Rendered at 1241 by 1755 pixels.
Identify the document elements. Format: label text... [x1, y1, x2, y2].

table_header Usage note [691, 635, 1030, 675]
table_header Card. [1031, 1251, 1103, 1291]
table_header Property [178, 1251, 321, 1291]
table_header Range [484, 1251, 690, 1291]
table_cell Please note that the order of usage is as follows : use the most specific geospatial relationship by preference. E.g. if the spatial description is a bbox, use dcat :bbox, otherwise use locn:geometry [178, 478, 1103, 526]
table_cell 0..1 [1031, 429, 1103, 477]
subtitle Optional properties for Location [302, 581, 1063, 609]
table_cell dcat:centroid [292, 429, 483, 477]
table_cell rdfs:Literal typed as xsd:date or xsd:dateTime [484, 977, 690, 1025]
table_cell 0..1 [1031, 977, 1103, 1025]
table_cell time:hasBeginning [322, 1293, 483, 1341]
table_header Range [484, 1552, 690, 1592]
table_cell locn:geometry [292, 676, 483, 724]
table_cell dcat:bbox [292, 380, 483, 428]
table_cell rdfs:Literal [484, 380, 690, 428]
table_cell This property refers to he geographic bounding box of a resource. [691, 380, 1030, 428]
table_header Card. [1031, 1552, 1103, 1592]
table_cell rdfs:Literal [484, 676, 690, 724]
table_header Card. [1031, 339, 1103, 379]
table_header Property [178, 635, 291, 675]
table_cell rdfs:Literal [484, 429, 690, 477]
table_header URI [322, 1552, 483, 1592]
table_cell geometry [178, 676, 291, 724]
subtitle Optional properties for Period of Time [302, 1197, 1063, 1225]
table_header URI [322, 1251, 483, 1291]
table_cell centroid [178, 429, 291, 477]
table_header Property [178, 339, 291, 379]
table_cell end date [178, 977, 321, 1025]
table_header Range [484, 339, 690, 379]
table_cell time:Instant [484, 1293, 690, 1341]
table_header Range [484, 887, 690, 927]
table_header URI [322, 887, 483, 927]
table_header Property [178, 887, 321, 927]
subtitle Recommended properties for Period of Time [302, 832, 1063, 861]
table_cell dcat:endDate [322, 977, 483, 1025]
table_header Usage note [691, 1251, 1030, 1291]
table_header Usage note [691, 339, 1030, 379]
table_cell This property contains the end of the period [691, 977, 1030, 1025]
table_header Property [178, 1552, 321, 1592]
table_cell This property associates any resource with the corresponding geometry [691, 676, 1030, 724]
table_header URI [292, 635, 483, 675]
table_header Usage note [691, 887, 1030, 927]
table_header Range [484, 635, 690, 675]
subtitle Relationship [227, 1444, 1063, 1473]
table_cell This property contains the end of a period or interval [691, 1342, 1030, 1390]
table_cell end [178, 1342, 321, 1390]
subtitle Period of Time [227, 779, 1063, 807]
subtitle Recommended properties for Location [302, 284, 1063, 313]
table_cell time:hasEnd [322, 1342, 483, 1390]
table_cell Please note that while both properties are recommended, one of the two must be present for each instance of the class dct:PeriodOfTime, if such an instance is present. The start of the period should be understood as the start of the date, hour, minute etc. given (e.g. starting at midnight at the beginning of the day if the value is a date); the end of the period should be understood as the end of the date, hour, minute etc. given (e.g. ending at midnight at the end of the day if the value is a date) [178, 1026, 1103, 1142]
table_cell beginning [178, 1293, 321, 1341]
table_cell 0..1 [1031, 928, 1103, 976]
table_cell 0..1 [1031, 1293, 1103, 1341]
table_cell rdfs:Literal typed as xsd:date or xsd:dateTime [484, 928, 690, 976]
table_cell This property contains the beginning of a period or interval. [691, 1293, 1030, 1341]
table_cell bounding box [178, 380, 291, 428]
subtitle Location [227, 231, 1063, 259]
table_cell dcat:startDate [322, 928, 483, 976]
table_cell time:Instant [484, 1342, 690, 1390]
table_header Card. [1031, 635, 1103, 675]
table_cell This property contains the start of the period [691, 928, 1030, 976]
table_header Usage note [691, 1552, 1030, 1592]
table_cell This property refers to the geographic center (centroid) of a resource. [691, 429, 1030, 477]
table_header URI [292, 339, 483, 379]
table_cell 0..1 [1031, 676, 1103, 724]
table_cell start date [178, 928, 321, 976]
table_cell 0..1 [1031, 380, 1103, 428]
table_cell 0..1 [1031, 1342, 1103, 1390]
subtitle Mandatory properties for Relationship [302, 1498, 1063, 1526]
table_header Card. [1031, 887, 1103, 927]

Work required
Write out the stretch from the start of the entries through the line containing "Identify the document" as a numbered list, with blank lines left out.

Final answer
1. Rendered at 1241 by 1755 pixels.
2. Identify the document elements. Format: label text... [x1, y1, x2, y2].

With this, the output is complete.